Stocks are in a sense tiny pieces of a company. Owning even a single share lets you bully and harass the staff of that particular company’s operation and preface your complaints with “As a shareholder…” For example: “As a shareholder, I’m very upset this Home Depot is sold out of my favorite twine.”
If you’re going the discount brokerage route, stick with well-known houses like Scottrade, E*Trade, Schwab or TD Waterhouse. Avoid lesser-known brokerages like StockForce!, Let’s Do This and PhatTrade.
Buy one of the Rich Dad, Poor Dad books by Robert T. Kioyosaki. Then buy stock in paper companies like Georgia Pacific once you realize he’s contractually obligated to poop out books like that on a regular basis.

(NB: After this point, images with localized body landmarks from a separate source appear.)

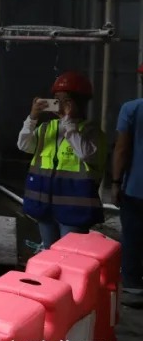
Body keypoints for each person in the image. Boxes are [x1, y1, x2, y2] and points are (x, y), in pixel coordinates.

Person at [18, 71, 107, 250]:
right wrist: (32, 118)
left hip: (74, 211)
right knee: (49, 252)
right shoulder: (46, 128)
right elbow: (24, 145)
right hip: (44, 207)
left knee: (69, 257)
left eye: (65, 100)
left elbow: (86, 154)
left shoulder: (91, 132)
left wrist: (68, 122)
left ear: (79, 102)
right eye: (56, 99)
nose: (59, 104)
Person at [113, 64, 143, 295]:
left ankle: (133, 288)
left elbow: (122, 149)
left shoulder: (132, 109)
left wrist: (115, 182)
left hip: (135, 188)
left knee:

Your portfolio should contain a mixture of stocks, mutual funds, bonds and cash. When the market is acting wiggly, use the cash for scratch tickets.
The “conservative” portfolio contains reliable stocks and bonds, and tends to grow slowly with minimal risk. This is the best bet for not squandering what grandpa left you.
The “moderate” portfolio contains a mix of reliable and speculative stocks, and aims for more growth by taking on more risk. This is the best portfolio for Libras and drivers who lurch out into intersections then panic and hit the brakes.
The “aggressive” portfolio is highly risky, but has the greatest potential for gains. On the downside – you might be working at Bickford’s when you had hoped to retire.
If a company decides to incorporate Mohammed into their logo – time to sell.
Don’t get caught up in “shorting” stocks, futures or options trading – those are all things best left to an investor who knows what he’s doing.
Most important: Have fun! Investing in stocks is all about the free annual reports you’ll get and the joy of proxy voting. Remember: You can’t take it with you, but having owned JDS Uniphase when it was $125 will stick with you for eternity.